---------- PROVIDED RECORDS ----------
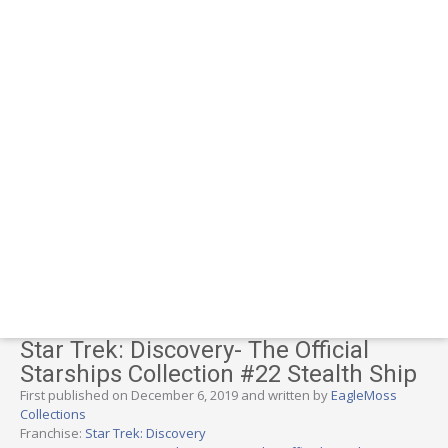
Star Trek: Discovery- The Official
Starships Collection #22 Stealth Ship
First published on December 6, 2019 and written by
EagleMoss
Collections
Franchise:
Star Trek: Discovery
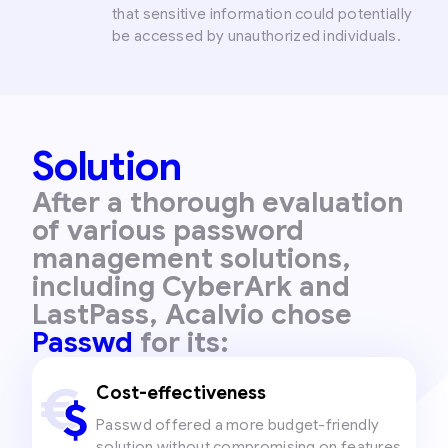
that sensitive information could potentially
be accessed by unauthorized individuals.
Solution
After a thorough evaluation
of various password
management solutions,
including CyberArk and
LastPass, Acalvio chose
Passwd
for its:
Cost-effectiveness
Passwd offered a more budget-friendly
solution without compromising on features,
----------
**EXERCISE:**
Can you express all of the lines above as a JSON list of strings, with one string per line, no blank lines, and the pictures left out?

**WRITTEN REPLY:**
[
  "Star Trek: Discovery- The Official",
  "Starships Collection #22 Stealth Ship",
  "First published on December 6, 2019 and written by",
  "EagleMoss",
  "Collections",
  "Franchise:",
  "Star Trek: Discovery",
  "that sensitive information could potentially",
  "be accessed by unauthorized individuals.",
  "Solution",
  "After a thorough evaluation",
  "of various password",
  "management solutions,",
  "including CyberArk and",
  "LastPass, Acalvio chose",
  "Passwd",
  "for its:",
  "Cost-effectiveness",
  "Passwd offered a more budget-friendly",
  "solution without compromising on features,"
]